Clive Donner’s film seems intended to revive a franchise, but failed abjectly; the later Pink Panther movies are probably the best point of comparison. Charlie Chan (Ustinov) is presented as a cinematic detective, but also a sleuth in real life; his number one son is replaced by his number one grandson (Battlestar Galactica’s Richard Hatch) for this whodunit. Imagining that guessing the killer wasn’t enough for a 90 minute narrative, we also have a super-villain in the form of the Dragon Queen, played by Angie Dickinson. She bears a grudge against Chan, and attempts to kill him, firstly with a lift full of water, then by blowing a poisoned dart at him and riding off on a horse and cart, with cop-cars in pursuit.
Because this is a very 1980 film, set in the same period, the updating of Chan’s character is as baffling as the shonky back projection at times. Presumably a writers meeting tried to work out what activities that we’d want to see Charlie Chan do. Visit some XXX adult movie theatres? Why not. Attend a disco with a live saxophone player? Elementary. Hang out with a black pimp who admires his white three-piece suit? ‘White on white, that’s all right’ they demur.
Yet Charlie Chan was clearly anticipated as a big film, with a remarkable cast including Rachel Roberts, Roddy McDowell, Brian Keith in a slapstick role, Lee Grant and even a young Michelle Pfeiffer.
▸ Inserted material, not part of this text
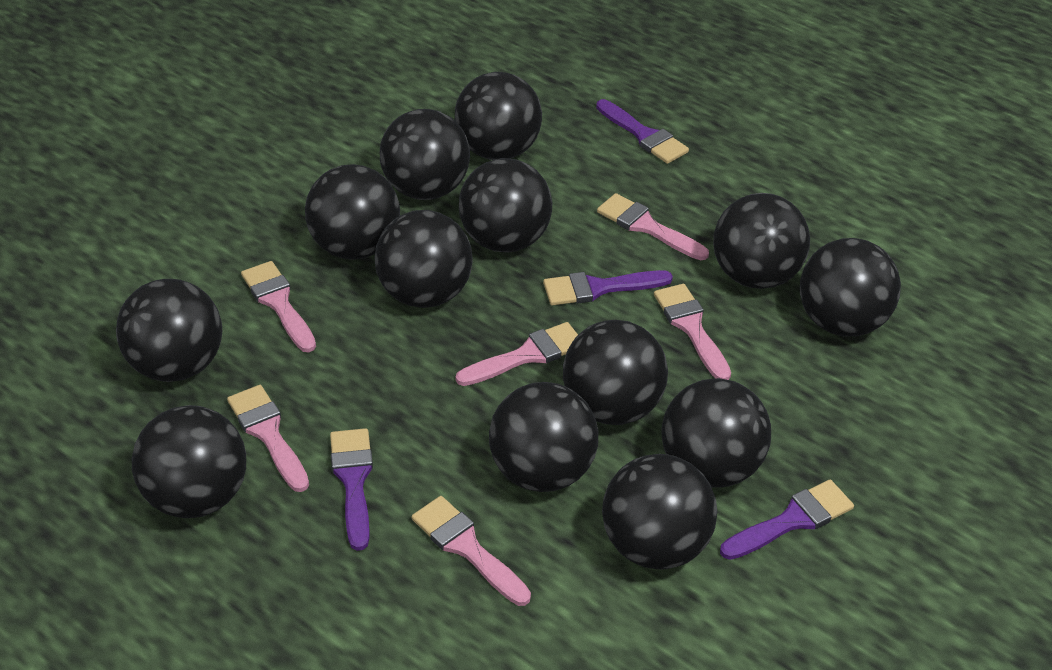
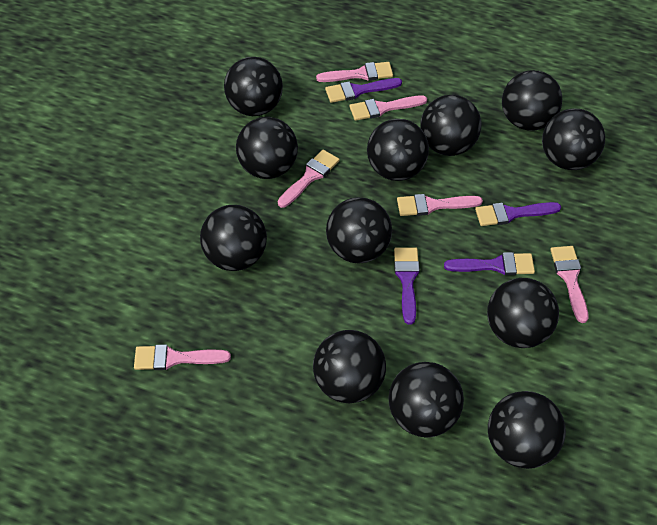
black ball: 13 -> 12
Having starred in this and Grease 2 at the start of her career, it’s remarkable that Pfeiffer didn’t just jack the movies in before she was 30. She’d probably rather forget that she was in this, much as I’d prefer to not to remember I saw it; a modern-day Charlie Chan movie isn’t an impossible idea to realise, but fortune cookie say, this kind of glib racial whitewashing leaves talent high and dry.
Like most people I skipped this when it originally appeared and am no more inclined to seek it out now.
Is the correct answer.
There are films I tell myself I will watch one day, but deep down I know I never will. (Most of this year’s Oscar nominees fall into this category)
But no self-delusion here. Whether my life be long or short, it will end without my ever having watched this film……
You can safely skip this without missing anything…
Just a plain nope from me.
That is acceptable.
Crope, Thope and Bope!
I’ll leave this to Alex and you. You both deserve this way more than me…
Why have I done to deserve this?
You reviewed this movie. There are thousands that you haven’t watched, and you go and pick this one. You really are as bad as Alex….
Retract that slur immediately…
Bope!
Sometimes as bad as Alex. But never as Good.
You started it.
That’s what we told King George III….
Is that the one where he fights Ivan Drago?
No, George III was the one where George had to find the next king for the kingdom of Far Far Away.
No one’s as good as Alex Good…
When he’s good, he’s very very good…
And then he ODs on maple syrup.
Alas, poor Alex, I knew him well…
What’s with all the quality programming being featured here all of a sudden? I mean, first Bullseye! and now this.
Don’t even know if this can be called whitewashing as it’s such a travesty in every respect. I can’t remember, but does Ustinov get hit in the balls in this? That might save it.
He does not, and that’s just one of the problems with this film.
High quality programming at all times.